### Selected passage

The second category may be a personal information and data security category, and a first item included in the second category may be permission to modify data and create derivative works, a second item may be the possibility of infringing the copyright of an output, a third item may be whether rights are granted for a prompt and the output, a fourth item may be the existence of an obligation to provide personal data notices, and a fifth item may be the existence of an obligation to provide security data notices.

The third category may be a data usage period and region category, and a first item included in the third category may be a restriction on a data usage period, a second item may be the possibility of revoking a data license grant, a third item may be a restriction on an AI model service period, and a fourth item may be a restriction on a data usage region.

The fourth category may be a legal risk category, and a first item included in the fourth category may be legality of a data collection process, a second item may be conflict between data licenses, a third item may be known disputes regarding AI models utilizing data, and a fourth item may be the existence of a risk in license agreement.

That is, the license extraction model can extract license information matching the first action by performing search for each item of the first to fourth categories with respect to a first action.

### Data section
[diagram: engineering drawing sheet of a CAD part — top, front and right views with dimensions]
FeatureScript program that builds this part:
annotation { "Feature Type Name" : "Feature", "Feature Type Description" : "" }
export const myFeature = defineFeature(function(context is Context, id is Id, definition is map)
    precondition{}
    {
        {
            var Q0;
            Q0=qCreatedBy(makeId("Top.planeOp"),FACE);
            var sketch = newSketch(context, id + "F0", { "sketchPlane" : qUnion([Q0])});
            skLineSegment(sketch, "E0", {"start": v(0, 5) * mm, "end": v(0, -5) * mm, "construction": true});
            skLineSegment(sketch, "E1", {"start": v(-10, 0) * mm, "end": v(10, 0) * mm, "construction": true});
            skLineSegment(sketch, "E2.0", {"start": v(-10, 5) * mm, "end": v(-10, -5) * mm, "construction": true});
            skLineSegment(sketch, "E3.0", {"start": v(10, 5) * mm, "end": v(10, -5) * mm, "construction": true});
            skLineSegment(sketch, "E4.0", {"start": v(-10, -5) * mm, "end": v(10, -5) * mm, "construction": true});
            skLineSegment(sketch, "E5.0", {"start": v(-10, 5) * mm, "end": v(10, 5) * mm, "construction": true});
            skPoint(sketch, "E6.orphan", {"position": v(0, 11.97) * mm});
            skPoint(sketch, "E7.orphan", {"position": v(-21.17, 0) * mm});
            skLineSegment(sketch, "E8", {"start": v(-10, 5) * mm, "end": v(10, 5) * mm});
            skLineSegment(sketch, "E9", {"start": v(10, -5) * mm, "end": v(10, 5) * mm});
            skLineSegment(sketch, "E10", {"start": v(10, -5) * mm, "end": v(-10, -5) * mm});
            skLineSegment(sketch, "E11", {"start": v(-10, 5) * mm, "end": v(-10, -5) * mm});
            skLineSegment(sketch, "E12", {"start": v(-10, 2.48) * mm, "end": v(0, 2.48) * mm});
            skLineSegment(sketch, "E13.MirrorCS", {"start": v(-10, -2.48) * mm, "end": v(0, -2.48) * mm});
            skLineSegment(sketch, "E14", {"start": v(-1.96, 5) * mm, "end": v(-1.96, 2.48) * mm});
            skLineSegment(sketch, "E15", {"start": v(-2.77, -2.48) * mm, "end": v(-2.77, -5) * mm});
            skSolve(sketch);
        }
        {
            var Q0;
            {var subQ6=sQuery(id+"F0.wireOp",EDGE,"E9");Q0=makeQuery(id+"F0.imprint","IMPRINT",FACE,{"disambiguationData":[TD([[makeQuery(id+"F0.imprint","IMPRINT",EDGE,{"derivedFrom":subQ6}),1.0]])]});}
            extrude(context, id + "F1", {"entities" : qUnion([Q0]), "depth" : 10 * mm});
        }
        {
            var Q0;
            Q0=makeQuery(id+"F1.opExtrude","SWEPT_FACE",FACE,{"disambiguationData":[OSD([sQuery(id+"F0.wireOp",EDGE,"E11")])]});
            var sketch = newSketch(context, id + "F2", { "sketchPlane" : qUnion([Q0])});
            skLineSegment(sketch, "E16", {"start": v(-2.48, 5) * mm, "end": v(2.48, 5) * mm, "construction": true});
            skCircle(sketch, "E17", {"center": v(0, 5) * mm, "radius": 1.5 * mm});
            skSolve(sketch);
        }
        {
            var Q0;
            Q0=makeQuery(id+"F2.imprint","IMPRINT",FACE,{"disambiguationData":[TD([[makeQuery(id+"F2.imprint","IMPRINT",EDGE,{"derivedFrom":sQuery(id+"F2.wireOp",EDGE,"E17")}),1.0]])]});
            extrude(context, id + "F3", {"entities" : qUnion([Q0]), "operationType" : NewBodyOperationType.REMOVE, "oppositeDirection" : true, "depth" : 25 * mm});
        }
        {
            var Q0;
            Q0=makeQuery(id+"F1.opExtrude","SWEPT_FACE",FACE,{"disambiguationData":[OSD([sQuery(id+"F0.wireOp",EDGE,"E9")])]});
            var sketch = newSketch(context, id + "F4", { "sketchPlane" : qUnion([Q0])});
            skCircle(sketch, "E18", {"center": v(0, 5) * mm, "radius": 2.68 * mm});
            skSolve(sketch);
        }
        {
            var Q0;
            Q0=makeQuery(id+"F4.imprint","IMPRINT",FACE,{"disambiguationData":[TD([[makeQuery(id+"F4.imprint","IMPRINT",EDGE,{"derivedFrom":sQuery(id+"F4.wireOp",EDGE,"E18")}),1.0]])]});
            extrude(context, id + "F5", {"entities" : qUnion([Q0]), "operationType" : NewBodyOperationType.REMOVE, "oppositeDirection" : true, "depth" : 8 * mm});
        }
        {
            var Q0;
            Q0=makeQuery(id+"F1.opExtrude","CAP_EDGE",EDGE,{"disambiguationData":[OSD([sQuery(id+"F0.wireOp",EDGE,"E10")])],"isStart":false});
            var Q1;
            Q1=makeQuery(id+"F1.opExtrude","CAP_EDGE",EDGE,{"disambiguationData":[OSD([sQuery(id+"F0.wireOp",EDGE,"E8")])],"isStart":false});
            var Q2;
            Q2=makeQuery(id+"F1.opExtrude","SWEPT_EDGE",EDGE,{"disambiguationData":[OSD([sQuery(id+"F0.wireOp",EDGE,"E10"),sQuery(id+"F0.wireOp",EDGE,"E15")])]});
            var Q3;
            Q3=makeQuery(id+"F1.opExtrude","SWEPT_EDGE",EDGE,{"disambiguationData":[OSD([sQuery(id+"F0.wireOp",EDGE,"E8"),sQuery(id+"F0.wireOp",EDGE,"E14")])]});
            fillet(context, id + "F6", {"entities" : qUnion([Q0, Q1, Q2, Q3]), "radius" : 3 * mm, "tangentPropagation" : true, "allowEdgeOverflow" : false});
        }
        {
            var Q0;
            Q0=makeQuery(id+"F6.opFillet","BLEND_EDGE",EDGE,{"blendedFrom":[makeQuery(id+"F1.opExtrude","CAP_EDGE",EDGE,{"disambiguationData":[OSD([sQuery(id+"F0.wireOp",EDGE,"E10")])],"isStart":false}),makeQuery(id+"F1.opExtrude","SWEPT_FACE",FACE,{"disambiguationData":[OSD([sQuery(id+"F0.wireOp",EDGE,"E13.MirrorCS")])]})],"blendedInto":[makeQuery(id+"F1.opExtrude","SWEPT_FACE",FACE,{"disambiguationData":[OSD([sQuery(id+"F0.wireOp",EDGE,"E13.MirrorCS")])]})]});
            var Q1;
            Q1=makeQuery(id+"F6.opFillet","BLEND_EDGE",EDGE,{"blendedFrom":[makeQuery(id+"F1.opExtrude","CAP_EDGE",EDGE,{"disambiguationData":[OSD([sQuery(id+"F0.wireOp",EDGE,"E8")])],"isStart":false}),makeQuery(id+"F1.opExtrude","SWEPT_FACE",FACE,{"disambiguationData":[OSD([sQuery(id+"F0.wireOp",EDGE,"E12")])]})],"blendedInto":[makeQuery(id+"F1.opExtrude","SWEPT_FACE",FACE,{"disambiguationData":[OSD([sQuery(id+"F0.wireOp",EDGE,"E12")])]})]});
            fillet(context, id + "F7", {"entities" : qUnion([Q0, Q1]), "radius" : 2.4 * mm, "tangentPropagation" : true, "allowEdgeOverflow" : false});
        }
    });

### Actions to take
a) In the license-category passage, rewrite the part between "The second category may be a" and "security data notices.", inclusive, changing "copyright" to "trademark".
b) Pull out each line of the records that contains the string "blendedFrom".
The license-category passage has no connection to the records.

### Answer list
a)
The second category may be a personal information and data security category, and a first item included in the second category may be permission to modify data and create derivative works, a second item may be the possibility of infringing the trademark of an output, a third item may be whether rights are granted for a prompt and the output, a fourth item may be the existence of an obligation to provide personal data notices, and a fifth item may be the existence of an obligation to provide security data notices.

b)
            Q0=makeQuery(id+"F6.opFillet","BLEND_EDGE",EDGE,{"blendedFrom":[makeQuery(id+"F1.opExtrude","CAP_EDGE",EDGE,{"disambiguationData":[OSD([sQuery(id+"F0.wireOp",EDGE,"E10")])],"isStart":false}),makeQuery(id+"F1.opExtrude","SWEPT_FACE",FACE,{"disambiguationData":[OSD([sQuery(id+"F0.wireOp",EDGE,"E13.MirrorCS")])]})],"blendedInto":[makeQuery(id+"F1.opExtrude","SWEPT_FACE",FACE,{"disambiguationData":[OSD([sQuery(id+"F0.wireOp",EDGE,"E13.MirrorCS")])]})]});
            Q1=makeQuery(id+"F6.opFillet","BLEND_EDGE",EDGE,{"blendedFrom":[makeQuery(id+"F1.opExtrude","CAP_EDGE",EDGE,{"disambiguationData":[OSD([sQuery(id+"F0.wireOp",EDGE,"E8")])],"isStart":false}),makeQuery(id+"F1.opExtrude","SWEPT_FACE",FACE,{"disambiguationData":[OSD([sQuery(id+"F0.wireOp",EDGE,"E12")])]})],"blendedInto":[makeQuery(id+"F1.opExtrude","SWEPT_FACE",FACE,{"disambiguationData":[OSD([sQuery(id+"F0.wireOp",EDGE,"E12")])]})]});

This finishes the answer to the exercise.